The Loudmouth Collective goes all out and full volume in Fuddy Meers, David Lindsay-Abaire’s in-your-face comedy about memory loss and family. The humor meanders from zany into full blown hysteria, with a virtual clown car of crazy characters, and several plots intersecting for one wild ride.
Meet Claire. She is an amnesiac a la 50 First Dates, who wakes up as a clean slate every morning. On this particular morning, after meeting her husband Richard (Leif Jurgenson) and her foul mouthed pot smoking seventeen year old son Kenny (Spencer Harrison), she is kidnapped by a masked man who is half blind, half deaf, walks with a limp and talks with a lisp. He claims to be her brother saving her from a murderous husband, but nothing is as it seems. Every character is this cast has a secret they’re keeping from Claire surrounding the trauma that rendered her an amnesiac. And no one is telling.
But Claire (Noe Tallen) is remarkably good humored for someone who has no idea who she is, who her friends are, and who has been kidnapped and is surrounded by people with clear psychological issues and potentially violent tendencies.
On the journey to Claire’s self discovery, we meet a lady cop (Katie Willer), Claire’s mother Gertie (the impressive Karen Weise-Thompson) who has recently suffered a stroke and now speaks in something that sounds vaguely like Pig Latin, and Millet (Paul Rutledge) one of several escaped convicts (the others are surprises), a sweet and frightened man deeply emotionally attached to Hinky Binky, a sock puppet who can’t keep his mouth shut and is constantly revealing things Millet would rather keep on the down low.
Some of the lines about Claire’s confused state are really priceless. After Hinky Binky has (against Millet’s wishes) revealed a clue about her trauma she says to her mother: “That puppet was saying the strangest things about me mama, is he a trustworthy source of information?”
The transitions, which usually get neglected in theater, are great in this show. The cast changes the set to the tune of Electroswing and show off some quirky dance moves.
The performances are strong. Noe Tallen’s rendition of Claire is affable, bubbly and basically happy to be along for the ride. Whenever something is demanded of her, she responds with a slightly manic laugh “Was I a nurse? I have no idea! HAHAHAHAHA.”
Spencer Harrisons’s performance as Kenny stands out as a beacon of “I don’t give a shit” apathetic dead pan in a play where way too many people are yelling a lot. The quieter interactions between him and his mother are truthful and sweet. Paul Rutledge’s performance as Millet is multifaceted and technically impressive: he switches between Millet and Hinky Binky with speed and virtuosity. Hinky Binky was entirely believable as his own character, as was the love between man and puppet.

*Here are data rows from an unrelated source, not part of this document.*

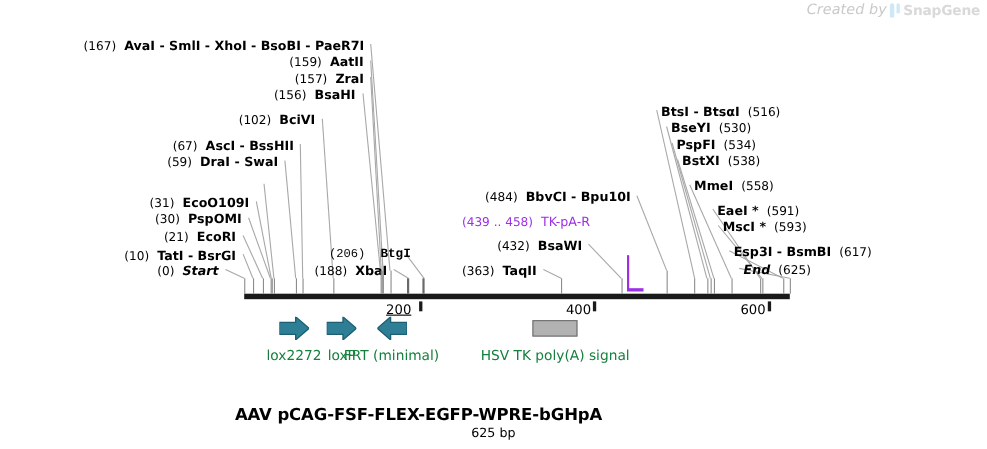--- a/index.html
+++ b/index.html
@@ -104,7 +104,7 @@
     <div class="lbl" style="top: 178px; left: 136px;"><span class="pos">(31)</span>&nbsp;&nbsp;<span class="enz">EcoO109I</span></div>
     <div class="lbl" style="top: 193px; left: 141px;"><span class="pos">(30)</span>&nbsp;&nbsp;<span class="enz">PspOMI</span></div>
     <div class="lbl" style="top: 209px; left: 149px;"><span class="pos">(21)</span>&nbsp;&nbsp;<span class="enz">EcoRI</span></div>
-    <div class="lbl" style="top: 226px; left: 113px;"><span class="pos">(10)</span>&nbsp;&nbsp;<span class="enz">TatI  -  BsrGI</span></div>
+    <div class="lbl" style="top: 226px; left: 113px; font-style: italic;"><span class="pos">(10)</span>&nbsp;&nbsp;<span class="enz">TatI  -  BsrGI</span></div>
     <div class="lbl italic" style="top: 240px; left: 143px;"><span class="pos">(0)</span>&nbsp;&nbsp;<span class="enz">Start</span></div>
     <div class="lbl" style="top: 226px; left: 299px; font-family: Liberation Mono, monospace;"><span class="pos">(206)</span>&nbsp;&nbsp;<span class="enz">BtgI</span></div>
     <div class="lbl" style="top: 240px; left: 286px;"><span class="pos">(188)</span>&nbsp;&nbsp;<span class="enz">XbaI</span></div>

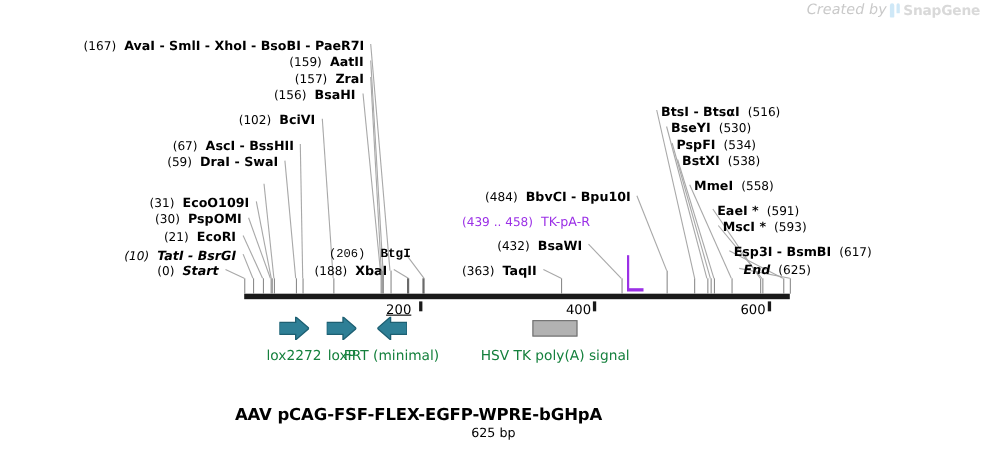--- a/index.html
+++ b/index.html
@@ -156,7 +156,7 @@
     </div>
   <div id="rulerwrap">
       <div class="rtick" style="left: 380.72px;"></div>
-      <div class="rnum" style="left: 351px; text-decoration: underline;">200</div>
+      <div class="rnum" style="left: 366px;">200</div>
       <div class="rtick" style="left: 539.44px;"></div>
       <div class="rnum" style="left: 514.44px;">400</div>
       <div class="rtick" style="left: 698.16px;"></div>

Matt Sciple has some good moments as the violently disturbed Zach. One second he is screaming and on the verge of violence, (I’ll kill you and bury you in the backyard, or the like) he will suddenly flip a switch into deadpan, exasperatedly flippant: “Sorry, I was mad.”

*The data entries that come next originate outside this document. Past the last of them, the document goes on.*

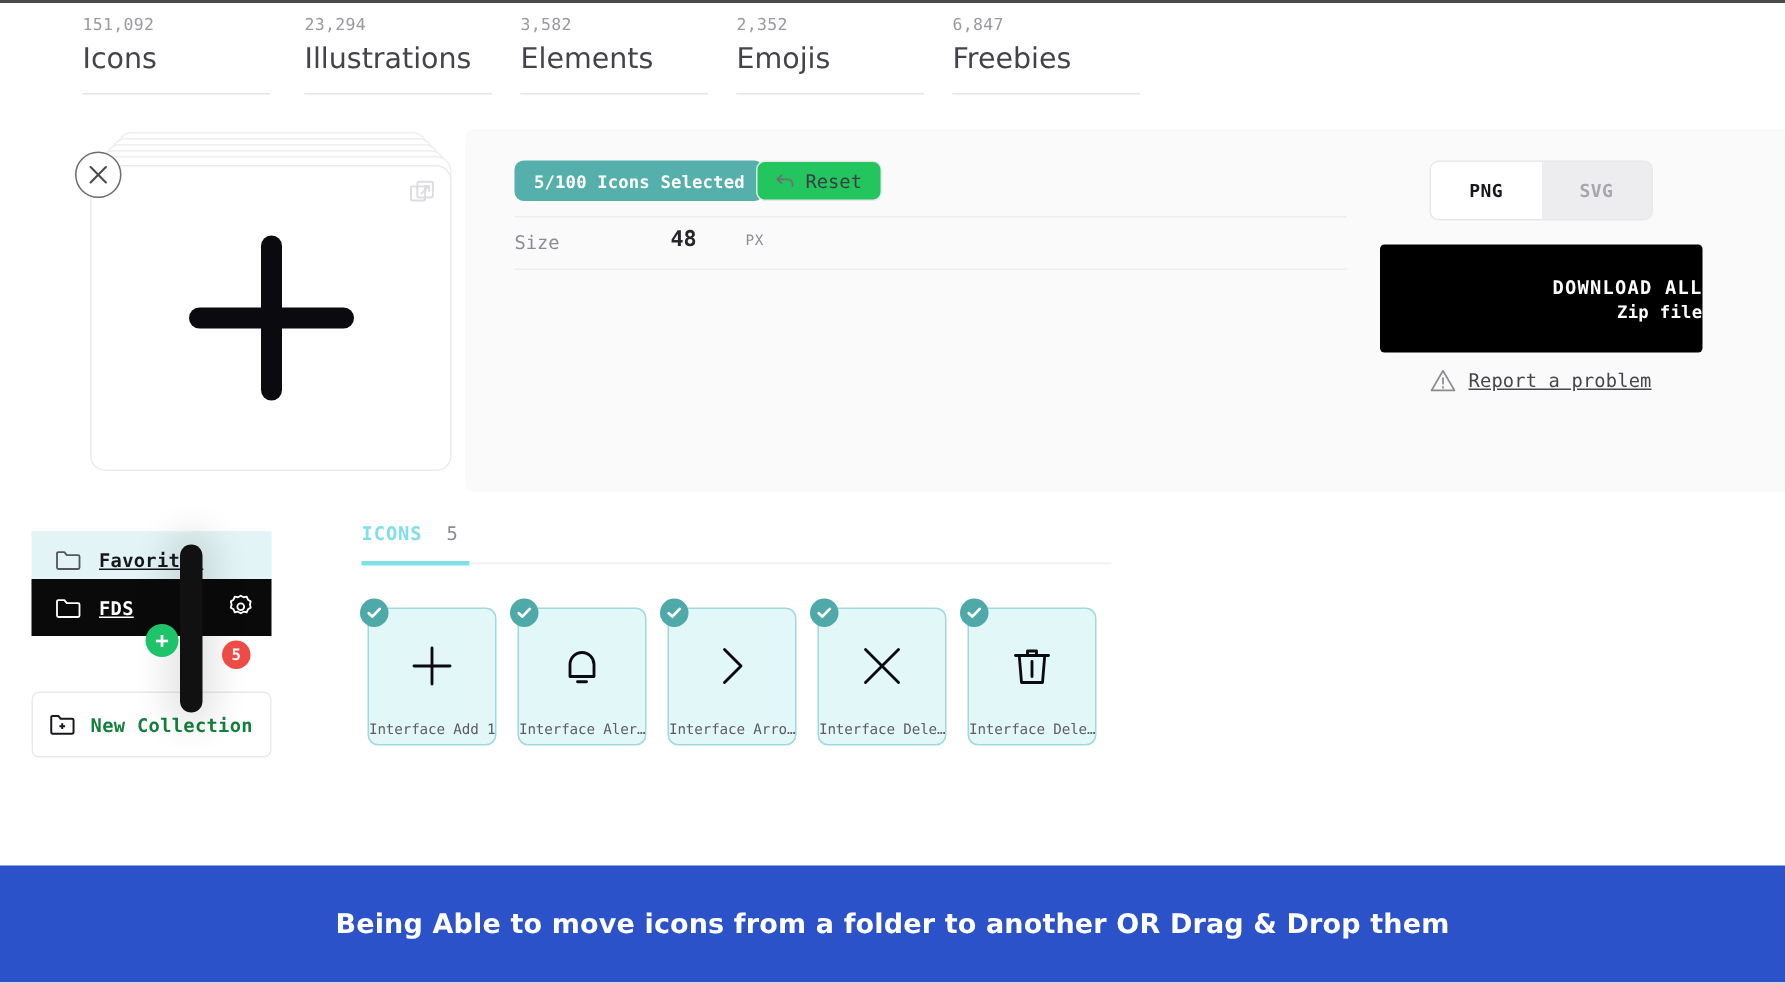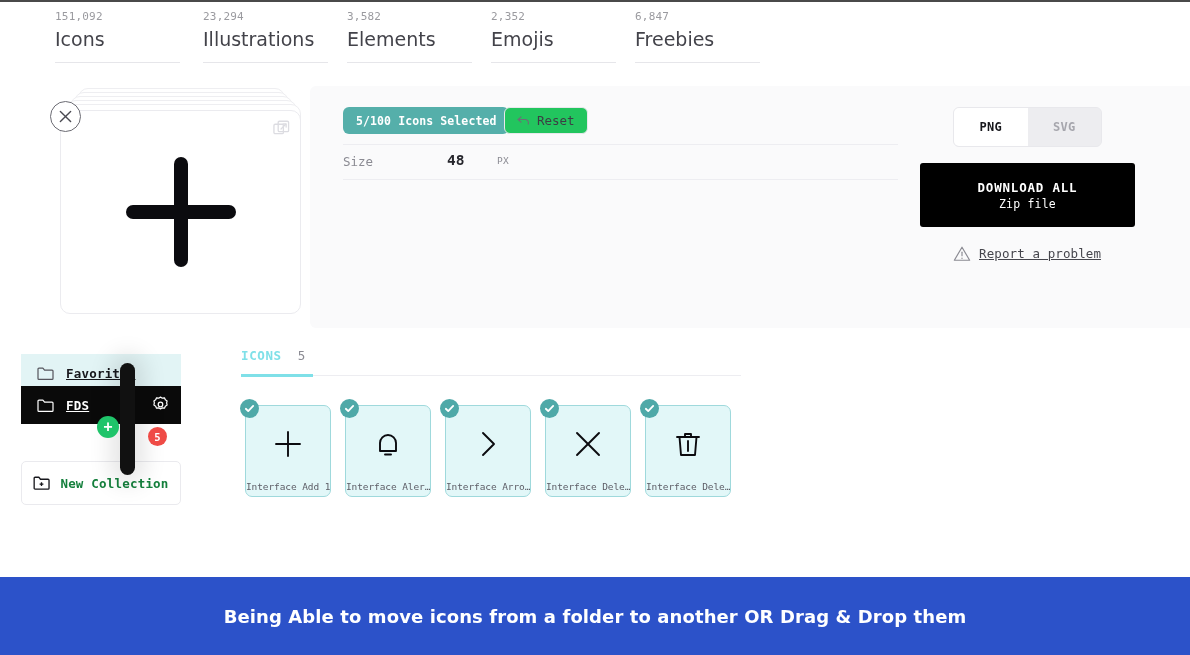--- a/index.html
+++ b/index.html
@@ -54,9 +54,9 @@
   .fmt .off { background:#ededf0; color:#a6a6ad; }
 
   
-  .dl { position:absolute; left:920px; top:163px; width:215px; height:64px;
+  .dl { position:absolute; left:920px; top:163px; width:215px; height:72px;
         background:#000; border-radius:3px; color:#fff; display:flex;
-        flex-direction:column; align-items:center; justify-content:center; gap:2px; }
+        flex-direction:column; align-items:flex-end; justify-content:center; gap:2px; }
   .dl-main { font-size:12.5px; font-weight:700; letter-spacing:.8px; }
   .dl-sub  { font-size:11.5px; font-weight:400; letter-spacing:.2px; }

The script is snappy and cute, and the actors keep up a good pace throughout the two hour show, but they’re struggling a little against a script that starts to feel like it was Lindsay-Abaires first major work — and although his knack for quick dialogue and structured plots is already clear, it’s not as snappy or as intelligent as his later works like Rabbit Hole, which won him a 2007 Pulitzer Prize.

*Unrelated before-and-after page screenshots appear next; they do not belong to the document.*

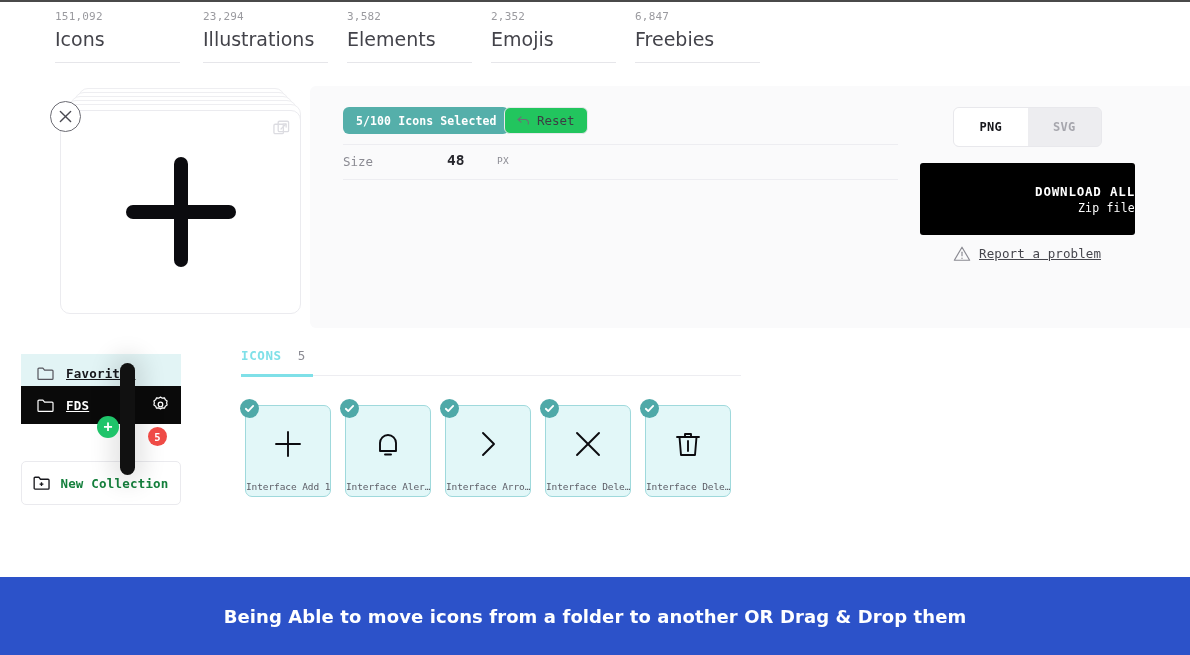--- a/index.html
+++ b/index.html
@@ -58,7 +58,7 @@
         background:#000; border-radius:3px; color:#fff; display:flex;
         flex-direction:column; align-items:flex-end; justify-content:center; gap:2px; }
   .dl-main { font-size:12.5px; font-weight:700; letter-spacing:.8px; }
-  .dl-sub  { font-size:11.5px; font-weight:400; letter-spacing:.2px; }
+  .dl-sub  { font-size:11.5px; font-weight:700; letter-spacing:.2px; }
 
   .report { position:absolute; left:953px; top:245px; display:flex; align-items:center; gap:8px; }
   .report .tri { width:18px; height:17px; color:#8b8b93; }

The production sometimes sparkles and sometimes suffers from the comedic mayhem of having too many characters with too many disorders in one literal kitchen. The chaos is interrupted only by Claire’s lengthy monologues about remembering banal things from her childhood (daddy used to walk dogs, once he hit one with his car, that was sad, etc.).
The climax of the show is the end of the first act, where director Natalie Novacek does a great job of staging that moment in every farce where everyone is suddenly in the same room, all the subplots collide head on and the gun we saw earlier is fired full force.
The second act takes the show to a darker place. Plot twist: this show is actually about serious domestic abuse, but the script has neither the emotional heft nor the careful composition to support such a difficult subject. Lindsay-Abaire is working in a very specific breed of camp, one that is trying to wed extremely serious subject matter to delightfully (if you’re in the right mood) stupid farce. The opening night audience was definitely in the right mood. For me, the cast was working hard against a script that, though clever, had little room for character or heart in a sea of one liners and hysteria.
“You’re all crazy!” screams the Hinky Binky the sock puppet, as the up his butt leaves the stage for the last time. I concur with his assessment.
You’ve got one weekend left to catch Fuddy Meers at Nimbus Theater (1517 Old Central Ave, Minneapolis).
Tickets are $15, $10 with a fringe button.